Show all active queries
— active queries
SELECT
pid,
usename,
client_addr,
now() – pg_stat_activity.query_start AS duration,
query,
state
FROM pg_stat_activity
WHERE (now() – pg_stat_activity.query_start) > interval ‘5 minutes’
and state = ‘active’
order by 2 desc;
This query will show all currently active queries (or remark out the “and state = ‘active'” line to return idle connections). This information is useful in identifying long-running queries as well as identifying the PID of a postgres backend that you want to terminate.
Viewing Stats for a Specific Connection
select * from pg_stats_activity where pid = 12345;
If you know the process ID of a backend (e.g. top shows it using a lot of processor), then you can select stats specific to the backend in question using “where pid = <process ID of backend>”.
Terminating A Client Connection
pg_cancel_backend(PID);
— or —
pg_terminate_backend(PID);
When a long-running query is creating problems and cannot be terminated by the initiating user, you can drop the query from the server side. First, you need to identify the PID.
Using pg_cancel_backend sends SIGINT – the ‘nice’ kill. If pg_cancel_backend process does not terminate the query, pg_terminate_backend sends SIGTERM – the do it now kill.Using pg_terminate_backend will probably mean you need to restart postgres.

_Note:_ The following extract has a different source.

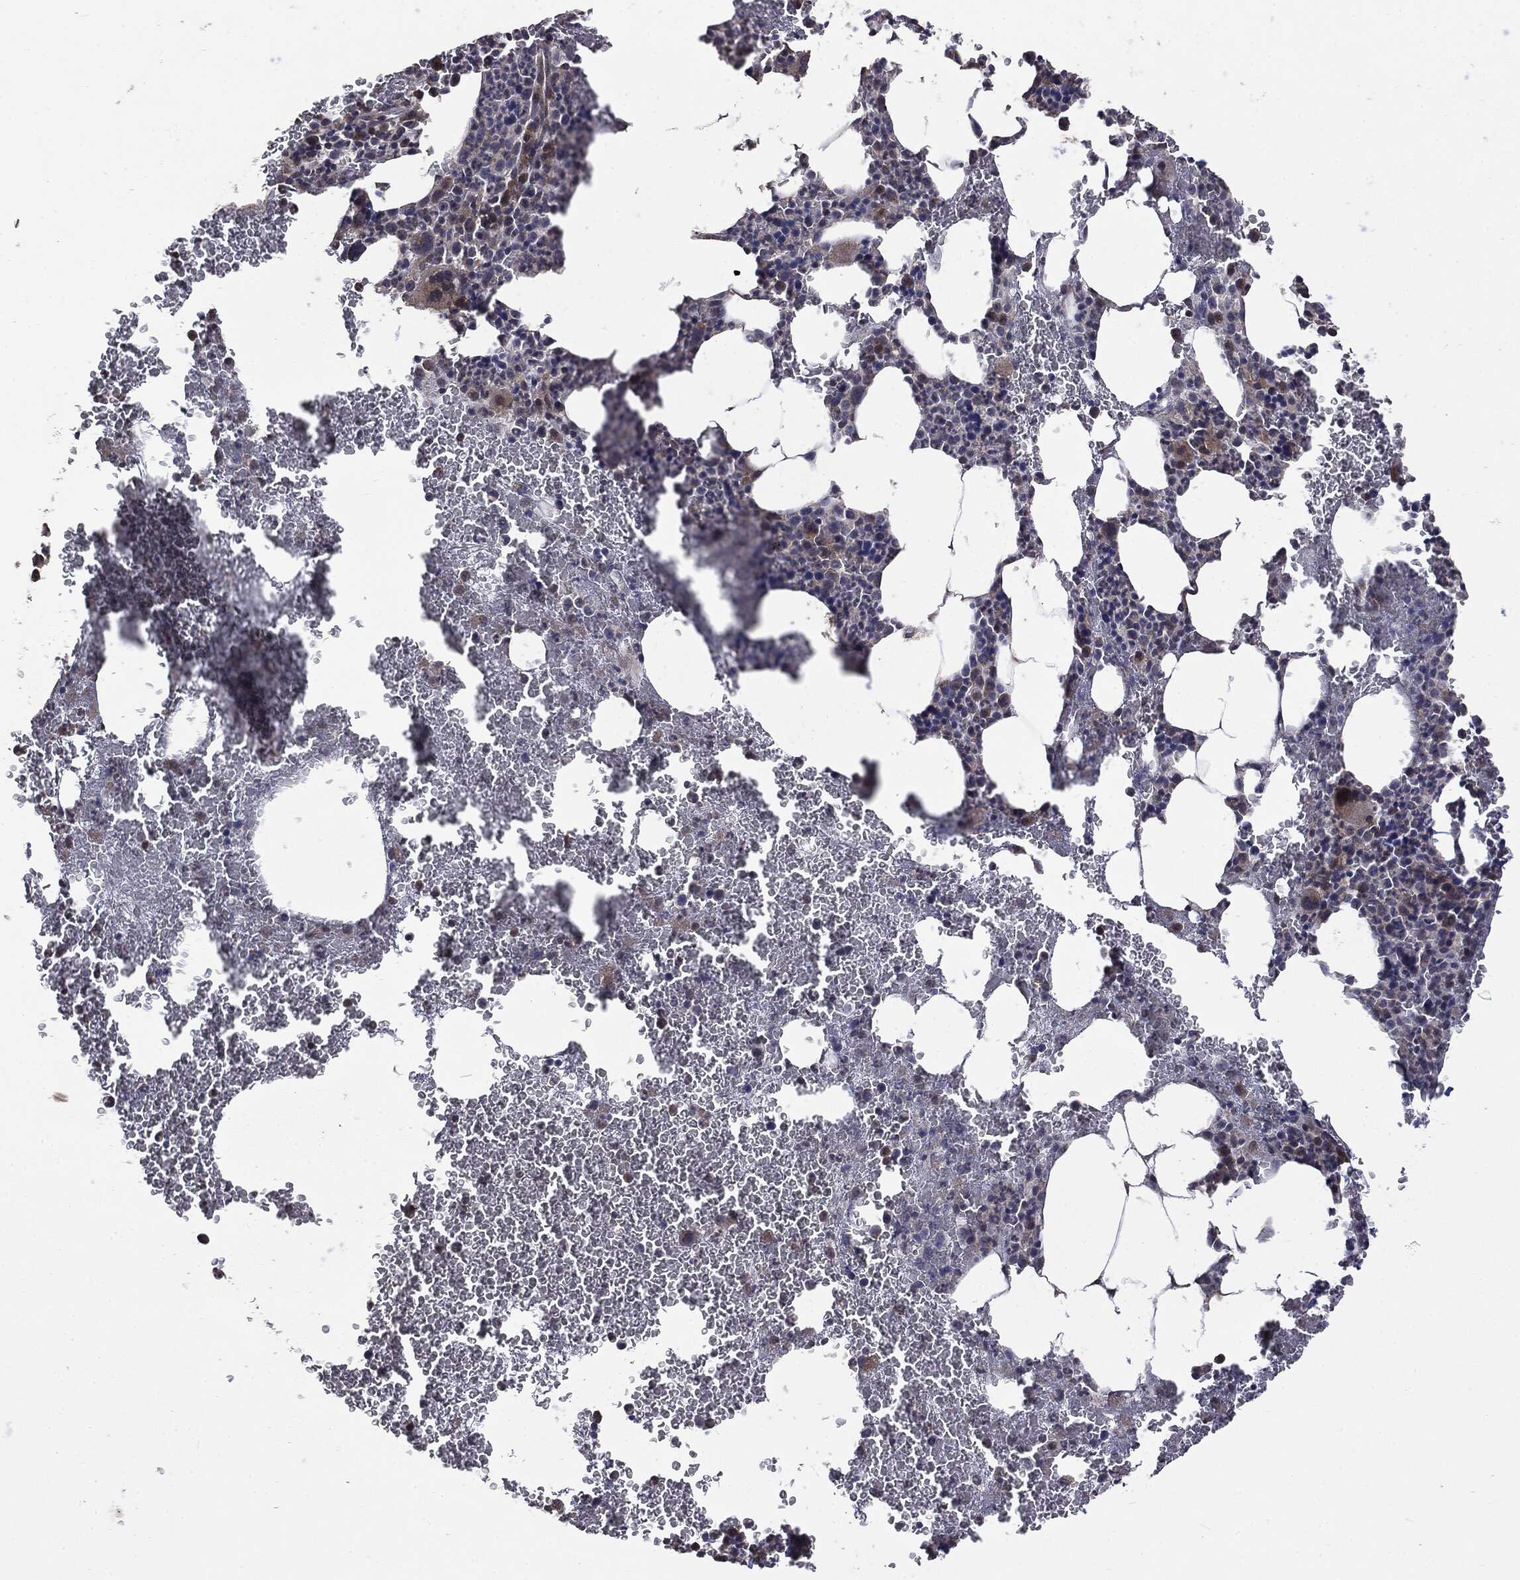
{"staining": {"intensity": "moderate", "quantity": "<25%", "location": "cytoplasmic/membranous"}, "tissue": "bone marrow", "cell_type": "Hematopoietic cells", "image_type": "normal", "snomed": [{"axis": "morphology", "description": "Normal tissue, NOS"}, {"axis": "topography", "description": "Bone marrow"}], "caption": "About <25% of hematopoietic cells in unremarkable human bone marrow reveal moderate cytoplasmic/membranous protein expression as visualized by brown immunohistochemical staining.", "gene": "MTOR", "patient": {"sex": "male", "age": 91}}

Reloading The PostgreSQL Configuration
pg_reload_conf();
This command causes the backend processes to reload their configuration – this command sends SIGHUP. The result is Boolean indicates if Postgres was successfully signaled and not that the configuration was successfully reloaded. To determine if any of the postgresql.conf lines were not successfully loaded, use:
SELECT * FROM pg_file_settings WHERE applied IS FALSE;
To determine if any of the pg_hba.conf access entries were not successfully loaded, use:
SELECT * FROM pg_hba_file_rules;
Locks Query
The pg_locks view shows locks from open database transactions — objects may appear more than once in the table if multiple transactions are holding (or waiting on) locks on the object. The “granted” column is a Boolean type – true indicates the row represents a held lock; false indicates the row represents a transaction waiting for a lock. Information from pg_lock is joined to process details from pg_stat_activity.
SELECT
COALESCE(l1.relation::regclass::text,l1.locktype) as locked_item,
w.wait_event_type as waiting_ev_type, w.wait_event as waiting_ev, w.query as waiting_query,
l1.mode as waiting_mode,
(select now() – xact_start as waiting_xact_duration from pg_stat_activity where pid = w.pid),
(select now() – query_start as waiting_query_duration from pg_stat_activity where pid = w.pid),
w.pid as waiting_pid, w.usename as waiting_user, w.state as waiting_state,
l.wait_event_type as locking_ev_type, l.wait_event_type as locking_ev, l.query as locking_query,
l2.mode as locking_mode,
(select now() – xact_start as locking_xact_duration from pg_stat_activity where pid = l.pid),
(select now() – query_start as locking_query_duration from pg_stat_activity where pid = l.pid),
l.pid as locking_pid, l.usename as locking_user, l.state as locking_state
FROM pg_stat_activity w
JOIN pg_locks l1 ON w.pid = l1.pid AND NOT l1.granted
JOIN pg_locks l2 ON (l1.transactionid = l2.transactionid AND l1.pid != l2.pid)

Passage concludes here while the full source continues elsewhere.